Wild Goose Qigong or Dayan Qigong is amongst China’s best and safest styles of qigong. Its name comes from imitating the movements of a ‘wild goose’ (Da Yan in Chinese). It involves both gentle moving and still (meditative) exercises designed to stimulate and balance the bodies ‘bio-energy’ (Qi) system. When practiced on a regular basis, this benefits all the systems and functions of the body, promoting good health, a peaceful mind and longevity.
The Wild Goose system originated from the Daoist Kunlun School in the Jin Dynasty (266-317 A.D.) and the skill has passed down in secret for over 1,600 years. These were developed through the ancient Chinese doctrine of Ying-Yang, the Five Phase (Element) Theory and Jingluo (system of qi meridians). It was not until 1987 that the 27th Generation Grand Master, Madame Yang Mei-Jun (1894-2002), decided to open up the skill and publicly teach Wild Goose Qigong so that it might benefit everyone. Today this system consists of over 70 sets of moving exercises and still (meditative) postures.
Madame Yang passed away on July 23rd, 2002 at the age of 106. Through her, thousands of people in various parts of the world now train Wild Goose Qigong.
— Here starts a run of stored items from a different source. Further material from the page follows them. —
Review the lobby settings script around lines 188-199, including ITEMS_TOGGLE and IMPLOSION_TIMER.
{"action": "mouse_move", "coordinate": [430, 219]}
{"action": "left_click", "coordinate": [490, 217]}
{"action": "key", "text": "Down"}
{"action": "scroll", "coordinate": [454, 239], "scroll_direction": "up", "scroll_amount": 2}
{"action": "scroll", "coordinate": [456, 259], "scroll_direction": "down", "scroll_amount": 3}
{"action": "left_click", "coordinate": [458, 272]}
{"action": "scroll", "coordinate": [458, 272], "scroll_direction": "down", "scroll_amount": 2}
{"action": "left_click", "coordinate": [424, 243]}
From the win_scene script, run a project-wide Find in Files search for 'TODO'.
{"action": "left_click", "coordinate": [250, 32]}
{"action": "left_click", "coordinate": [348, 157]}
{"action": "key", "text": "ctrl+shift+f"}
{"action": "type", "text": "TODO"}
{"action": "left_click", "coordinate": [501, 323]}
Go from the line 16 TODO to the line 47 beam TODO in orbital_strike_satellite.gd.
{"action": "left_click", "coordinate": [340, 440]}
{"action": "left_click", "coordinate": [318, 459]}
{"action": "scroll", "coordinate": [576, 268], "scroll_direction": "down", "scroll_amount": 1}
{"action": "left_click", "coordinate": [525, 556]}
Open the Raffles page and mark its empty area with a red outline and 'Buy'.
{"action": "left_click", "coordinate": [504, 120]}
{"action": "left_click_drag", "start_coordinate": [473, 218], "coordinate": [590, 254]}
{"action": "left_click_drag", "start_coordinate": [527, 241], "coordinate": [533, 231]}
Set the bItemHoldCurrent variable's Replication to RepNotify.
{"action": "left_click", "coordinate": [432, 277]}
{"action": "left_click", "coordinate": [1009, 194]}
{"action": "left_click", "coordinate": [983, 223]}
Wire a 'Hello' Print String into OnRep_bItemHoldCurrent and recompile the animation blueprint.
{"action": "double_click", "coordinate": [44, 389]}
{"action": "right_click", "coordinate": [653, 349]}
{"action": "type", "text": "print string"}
Many of these have overcome illnesses and regained their health through regular practice. Over the past two decades, medical research has also shown that Qigong is remarkably successful in helping prevent and cure a variety of ailments, from healing joint problems to combating all sorts of chronic diseases. M. Madame Yu (1926-) and was one of the early students of GM Yang Meijun (1898-2002) and has taught the methods of Dayan Qigong in Shanghai.